T Lymphocytes Potentiate Murine Dendritic Cells to Produce IL-12

Abstract

IL-12 is mainly produced by CD8α+ dendritic cells (DCs) and induces Th1 polarization of the immune response. We investigated the influence of lymphocytes on splenic DC (SDC) and thymic DC (TDC) development and on their IL-12 production capacity. First, CD3ε−/− mice, lacking T cells, and RAG-2−/− mice, lacking T and B cells, possess numbers of SDCs, TDCs, and CD8α+ SDCs similar to wild-type (WT) mice. Second, SDCs and TDCs from CD3ε−/− mice do not secrete IL-12 in vitro after different stimulations, whereas DCs from pTα−/− mice, possessing reduced T cell number, and RAG-2−/− mice, produce an IL-12 level similar to that of WT DCs.

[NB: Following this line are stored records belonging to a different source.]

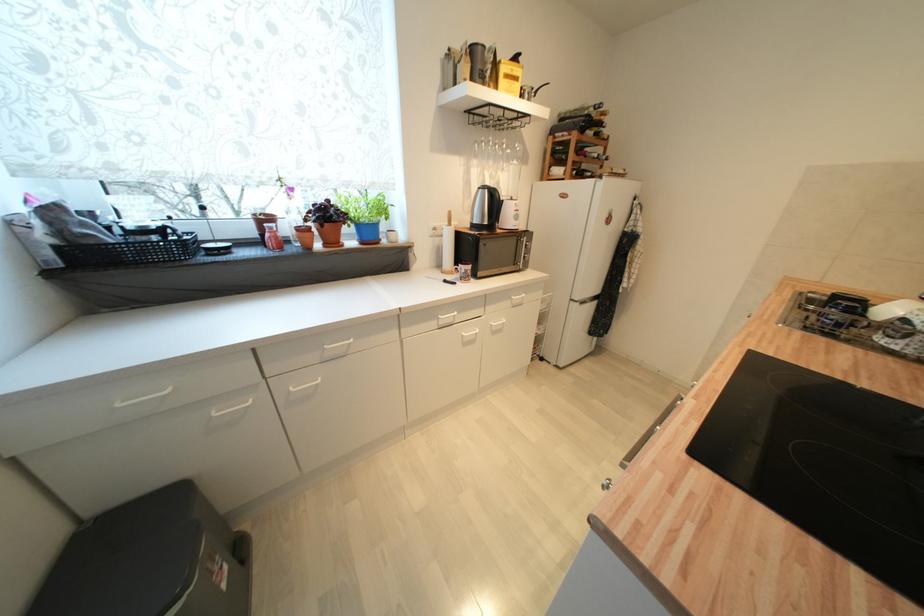
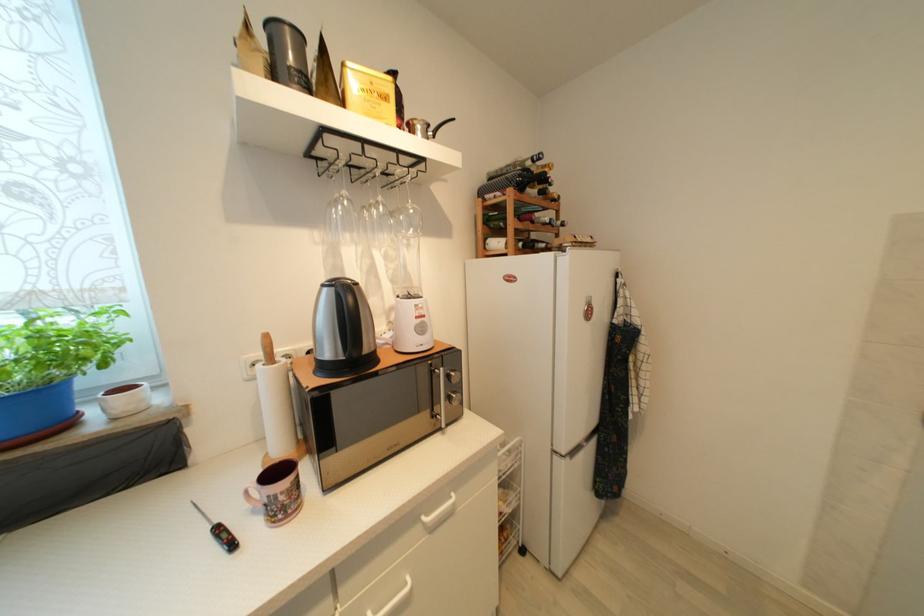
In the second image, find the point that corresponds to (529,257) in the first image.

(455, 400)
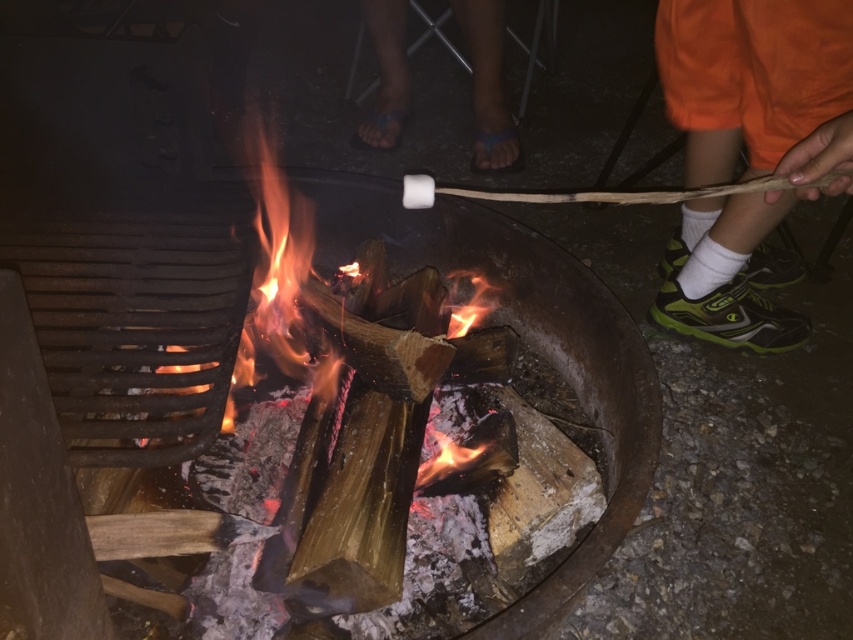
Looking at this image, you are trying to decide which item to use to protect your feet from the fire pit. The orange fabric sock at lower right and the blue rubber sandals at center are available. Which one has a wider base to cover more of your feet?

The orange fabric sock at lower right has a larger width than the blue rubber sandals at center, so it would provide a wider coverage for your feet.

You are standing in front of the fire pit and want to hand the orange fabric sock at lower right to someone behind you. Can you reach it without moving your feet?

The orange fabric sock at lower right is 4.73 feet away from the viewer. Since the average human arm length is about 2.5 feet, you cannot reach it without moving your feet.

You are standing in the campsite and notice the orange fabric sock at lower right and the blue rubber sandals at center. Which item is located closer to the ground?

The orange fabric sock at lower right is positioned under blue rubber sandals at center, so it is closer to the ground.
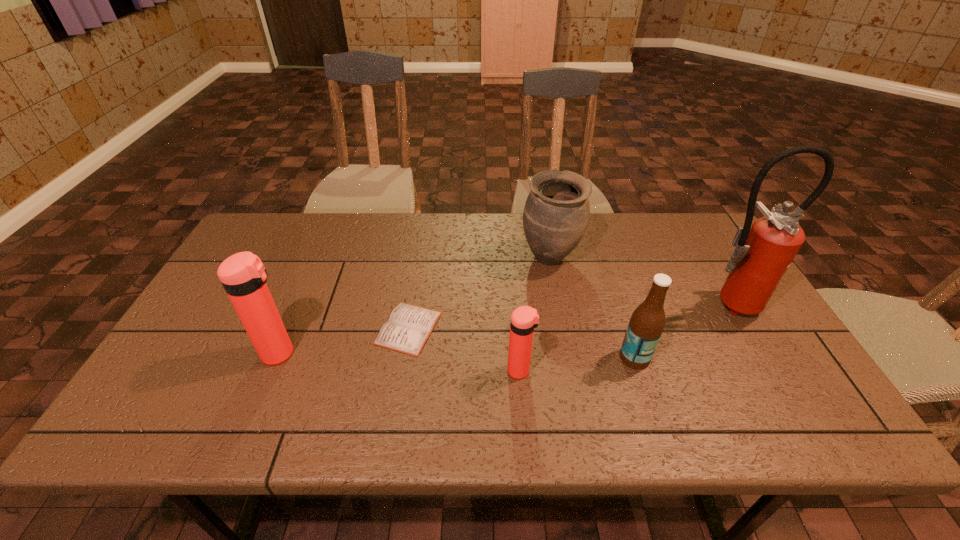
Please point a spot to add another thermos bottle on the right. Please provide its 2D coordinates. Your answer should be formatted as a tuple, i.e. [(x, y)], where the tuple contains the x and y coordinates of a point satisfying the conditions above.

[(779, 389)]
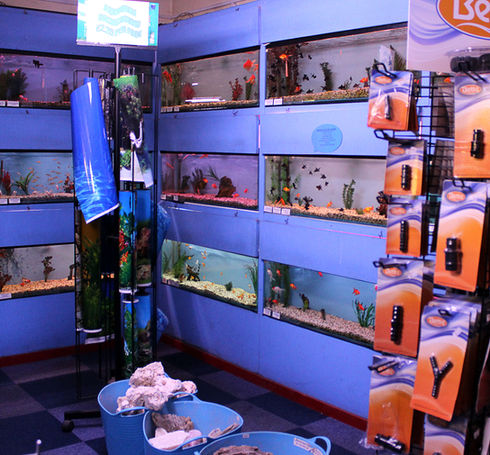
You are a GUI agent. You are given a task and a screenshot of the screen. Output one action in this format:
    pyautogui.click(x=<x>, y=<y>)
    Task: Click on the tile floor
    
    Given the screenshot: What is the action you would take?
    pyautogui.click(x=43, y=404)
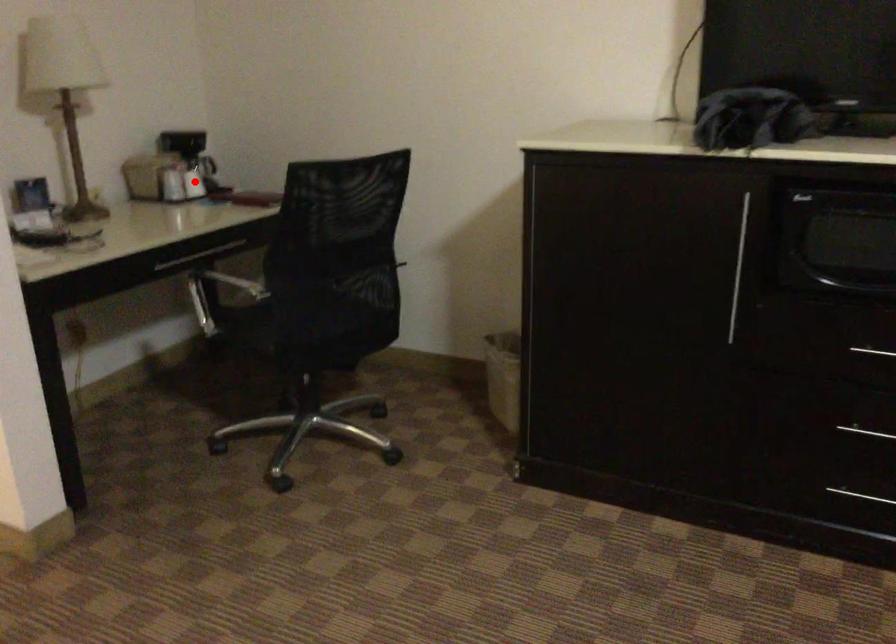
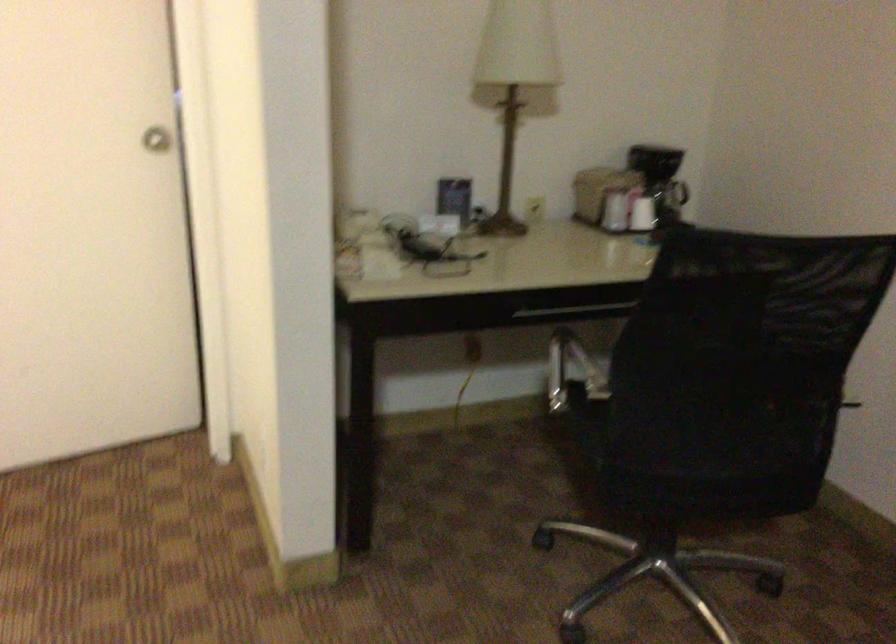
Where in the second image is the point corresponding to the highlighted location from the first image?

(642, 214)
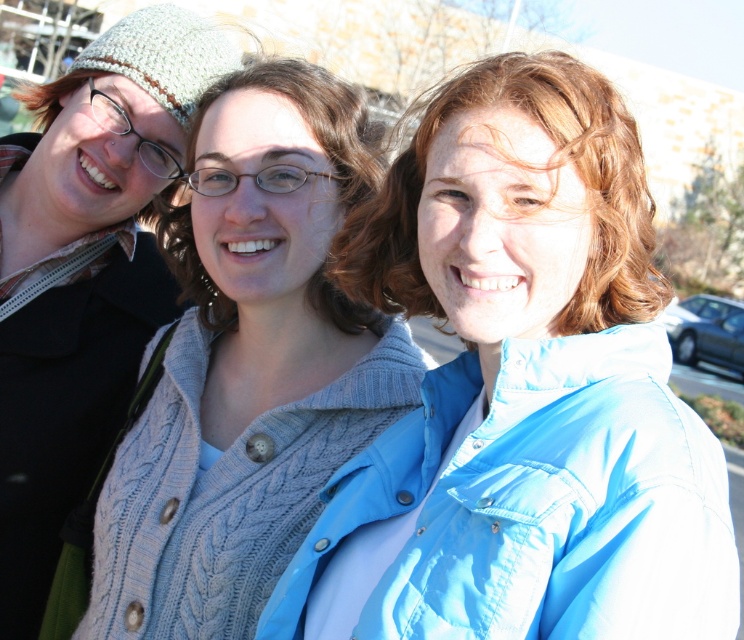
You are standing in a group photo with three people. You see a blue quilted jacket at center and a knitted gray sweater at center. Which one is positioned more to the right?

The blue quilted jacket at center is positioned more to the right than the knitted gray sweater at center.

You are standing in front of a group photo of three people. There are two points marked on the photo at coordinates point [673,502] and point [105,205]. If you want to touch the point that is nearer to you, which coordinate should you aim for?

You should aim for point [673,502] because it is closer to the viewer than point [105,205].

We show that T lymphocytes restore the capacity of DCs to produce IL-12 after stimulation in vivo by reconstitution of CD3ε−/− mice with WT T cells and in vitro by coculture of CD3ε−/− DCs with WT T cells. The regulation of IL-12 production occurred at the transcriptional level, with an increase of IL-12p35 transcripts and a decrease of IL-12p40 transcripts. Although IL-4 restores IL-12 production by CD3ε−/− SDCs, anti-IL-4 Abs inhibited only partially the IL-12 production in coculture of CD3ε−/− DCs and WT T cells. Taken together, these data show that T lymphocytes potentiate IL-12 production by DCs and that IL-4 is not solely involved in this regulation. In conclusion, B and T cells exert balanced actions on DCs by respectively inhibiting or promoting IL-12 production.